→ **WORK TO BE COMPLETED**
Only these lines of the data below are wanted: the one with "#### **Frontend-First Tasks**", the one with "### **Quality Gates**", and any lines between them, each repeated exactly.
##### LISTED ENTRIES
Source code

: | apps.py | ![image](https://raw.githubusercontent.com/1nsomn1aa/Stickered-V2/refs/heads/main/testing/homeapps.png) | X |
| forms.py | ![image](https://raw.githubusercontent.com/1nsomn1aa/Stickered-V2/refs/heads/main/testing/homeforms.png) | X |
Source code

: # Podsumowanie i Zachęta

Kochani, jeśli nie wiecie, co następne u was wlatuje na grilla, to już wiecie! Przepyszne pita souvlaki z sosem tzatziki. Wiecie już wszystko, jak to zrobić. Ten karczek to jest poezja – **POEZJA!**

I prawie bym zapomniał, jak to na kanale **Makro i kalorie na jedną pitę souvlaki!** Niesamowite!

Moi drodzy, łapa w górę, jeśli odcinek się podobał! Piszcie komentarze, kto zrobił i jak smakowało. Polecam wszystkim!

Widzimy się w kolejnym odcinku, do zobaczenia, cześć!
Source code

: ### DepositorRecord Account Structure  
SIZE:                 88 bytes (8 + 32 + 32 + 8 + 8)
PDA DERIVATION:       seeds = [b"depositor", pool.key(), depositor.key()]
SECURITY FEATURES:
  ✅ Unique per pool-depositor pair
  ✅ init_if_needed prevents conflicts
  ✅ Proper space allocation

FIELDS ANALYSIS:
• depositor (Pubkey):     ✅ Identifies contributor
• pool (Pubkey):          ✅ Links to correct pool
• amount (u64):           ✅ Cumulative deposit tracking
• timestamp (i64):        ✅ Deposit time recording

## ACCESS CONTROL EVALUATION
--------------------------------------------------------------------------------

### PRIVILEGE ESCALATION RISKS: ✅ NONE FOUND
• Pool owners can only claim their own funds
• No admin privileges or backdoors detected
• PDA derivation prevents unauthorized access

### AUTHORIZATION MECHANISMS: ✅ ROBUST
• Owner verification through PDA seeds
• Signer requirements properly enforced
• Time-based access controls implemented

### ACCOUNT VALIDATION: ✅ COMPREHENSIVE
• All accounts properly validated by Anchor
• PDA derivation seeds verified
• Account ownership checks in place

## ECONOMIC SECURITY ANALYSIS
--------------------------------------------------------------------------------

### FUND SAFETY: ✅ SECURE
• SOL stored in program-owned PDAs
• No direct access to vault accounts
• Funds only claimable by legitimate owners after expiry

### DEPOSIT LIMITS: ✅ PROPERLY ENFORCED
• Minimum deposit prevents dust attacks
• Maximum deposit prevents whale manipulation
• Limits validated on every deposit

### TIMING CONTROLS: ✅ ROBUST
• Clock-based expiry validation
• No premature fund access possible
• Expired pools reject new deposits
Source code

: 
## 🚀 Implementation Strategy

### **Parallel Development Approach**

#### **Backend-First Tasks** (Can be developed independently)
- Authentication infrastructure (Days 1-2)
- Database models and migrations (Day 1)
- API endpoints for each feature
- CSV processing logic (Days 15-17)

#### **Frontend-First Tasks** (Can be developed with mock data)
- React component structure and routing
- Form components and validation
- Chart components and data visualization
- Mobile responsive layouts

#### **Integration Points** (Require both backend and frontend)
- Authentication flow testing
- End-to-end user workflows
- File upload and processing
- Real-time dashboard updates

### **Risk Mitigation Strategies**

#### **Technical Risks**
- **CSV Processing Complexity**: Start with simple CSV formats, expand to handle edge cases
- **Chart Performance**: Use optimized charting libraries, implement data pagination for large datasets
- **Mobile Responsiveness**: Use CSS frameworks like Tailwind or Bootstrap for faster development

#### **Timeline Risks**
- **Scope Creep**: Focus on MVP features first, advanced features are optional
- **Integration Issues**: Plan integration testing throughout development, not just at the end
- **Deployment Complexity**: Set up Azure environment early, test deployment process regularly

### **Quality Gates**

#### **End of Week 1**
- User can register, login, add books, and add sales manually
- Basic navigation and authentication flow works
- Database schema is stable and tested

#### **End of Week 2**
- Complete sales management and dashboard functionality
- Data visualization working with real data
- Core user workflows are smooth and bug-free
##########
→ **TASK OUTPUT**
#### **Frontend-First Tasks** (Can be developed with mock data)
- React component structure and routing
- Form components and validation
- Chart components and data visualization
- Mobile responsive layouts

#### **Integration Points** (Require both backend and frontend)
- Authentication flow testing
- End-to-end user workflows
- File upload and processing
- Real-time dashboard updates

### **Risk Mitigation Strategies**

#### **Technical Risks**
- **CSV Processing Complexity**: Start with simple CSV formats, expand to handle edge cases
- **Chart Performance**: Use optimized charting libraries, implement data pagination for large datasets
- **Mobile Responsiveness**: Use CSS frameworks like Tailwind or Bootstrap for faster development

#### **Timeline Risks**
- **Scope Creep**: Focus on MVP features first, advanced features are optional
- **Integration Issues**: Plan integration testing throughout development, not just at the end
- **Deployment Complexity**: Set up Azure environment early, test deployment process regularly

### **Quality Gates**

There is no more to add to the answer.